Éliana Castro et moi avions choisi les tissus dans le quartier des textiles de Buenos Aires en fonction des couleurs prédominantes de la steppe patagonienne. Nous avions privilégié un secteur de la réserve San Pablo où poussaient de petits arbustes appelés olivinas, en raison de leur couleur rappelant les oliviers. La couleur vert argenté des collines faisant contraste aux 16 mètres respectifs de tissus orange et vert foncé. Puis, nous avons attendu une journée où le vent soufflait juste assez fort pour faire voler les voiles.

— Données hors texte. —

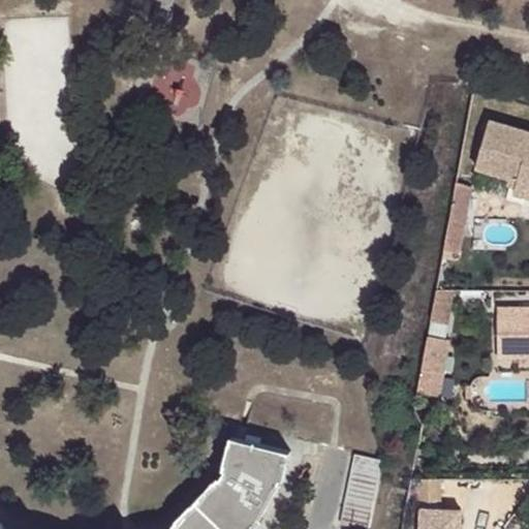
[(528,130),(493,119),(478,166),(522,180),(528,182),(528,130)]
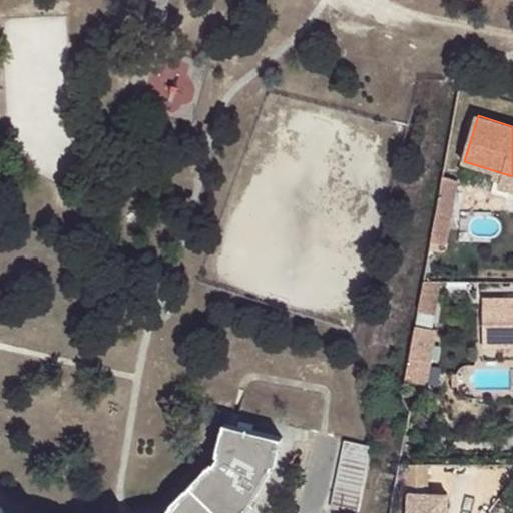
[(512,176),(506,174),(502,186),(512,189),(512,176)]
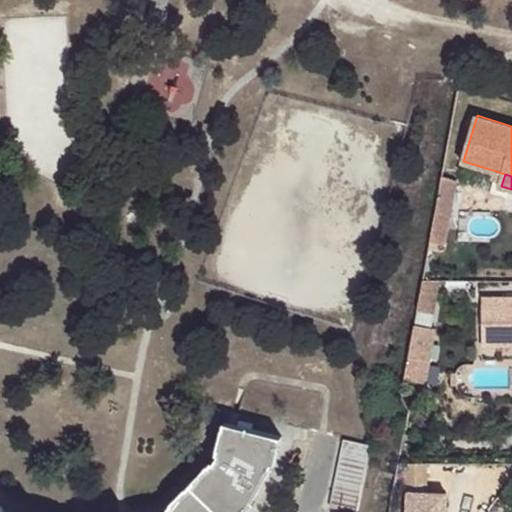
[(443,250),(460,182),(443,178),(425,246),(443,250)]
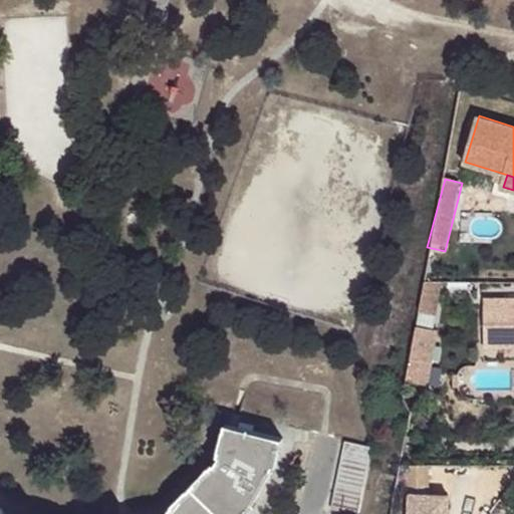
[(431,281),(417,358),(436,362),(442,329),(437,328),(446,281),(431,281)]
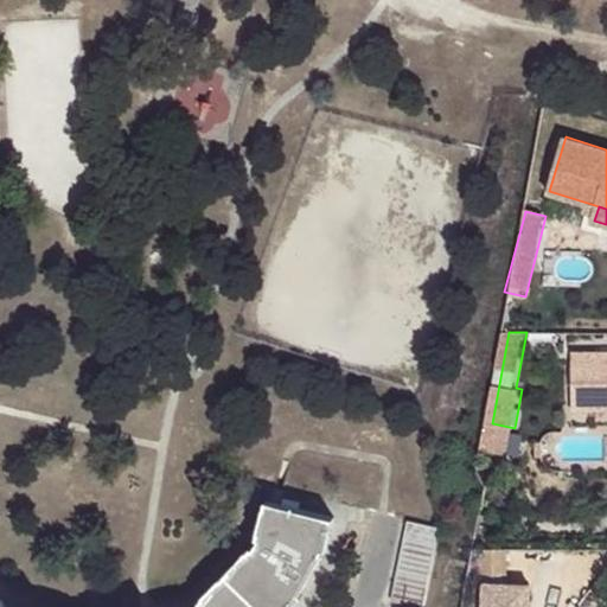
[(579,402),(606,402),(606,342),(580,342),(579,402)]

En Patagonie, où les plateaux sont balayés par des vents, Lise et Eliana ont tenté de maintenir à distance de longues étoffes qu’elles tenaient par les extrémités. Formellement, les photographies documentant cette expérience rappellent certaines œuvres canoniques du land art… Si les intentions des artistes peuvent sembler proches de l’esprit du projet Au fil de l’eau, il n’en demeure pas moins qu’au cœur du land art, il y a l’idée de conquête et d’appropriation, symbolique ou concrète ; ici, il s’agit en effet, de donner forme, autrement dit de sculpter le vent. Les expériences du projet Au fil de l’eau n’aboutissent-elles pas exactement à l’inverse, le voile épouse les formes que lui insufflent les variations du vent ?
Edith-Anne Pageot, Géographies de l’impalpable, Catalogue d’exposition Au fil de l’eau – IU SOLI, 2012.